When the quest for relatability collides with our own successes, it strays into such strained territory that it's like Amy Schumer's 'Compliments' sketch has become self aware; "I wrote a thing!" "For some reason work keep giving me raises." "This is really embarrassing but I just benched 100kg." Is it really mortifying to announce that you got promoted at work, had some writing published, nailed a marathon or succeeded in some other way, or are you just trying to keep up self-effacing appearances?

Indeed, the "human disaster"/"forgot how to adult" persona doesn't seem all that far removed from the dreaded Cool Girl. You remember her, the chick who is hot but who still loves hamburgers and who can drink with the dudes because, unlike Other Girls, she's cool like that.  

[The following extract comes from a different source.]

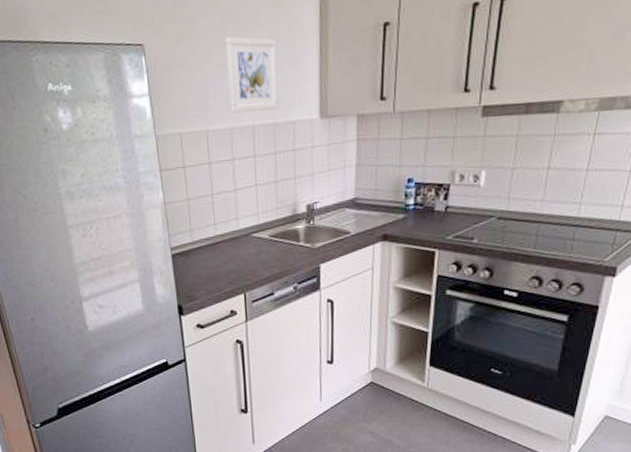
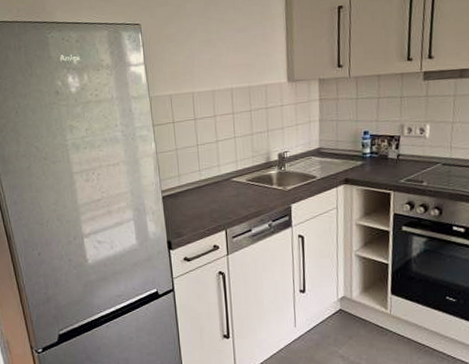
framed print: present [224,36,279,113] -> none [207,17,253,79]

As psychotherapist Philippa Perry, interviewed in Parkin's piece, puts it: "People find [it] brave and attractive so more people experiment with being 'real' but I cynically suggest that perhaps rather than being 'real' it's just that this type of self-depreciation has been proven to be attractive so it's becoming more popular."

Perhaps I'm just a cockeyed optimist, but I dream of a world in which the "most shareable" content, the stuff that drives people to Tag Their Friends, isn't the self-deprecating "lol my whole life is a mess" stuff, but images of greatness or tales of talent. It might take a few extra seconds to type "this reminds me of you" in the comments section of an article about someone brilliant, but damn it, I'm going to start doing it.

And if you wake up tomorrow and you don't feel like adulting, that's fine: just don't make a personal brand out of it.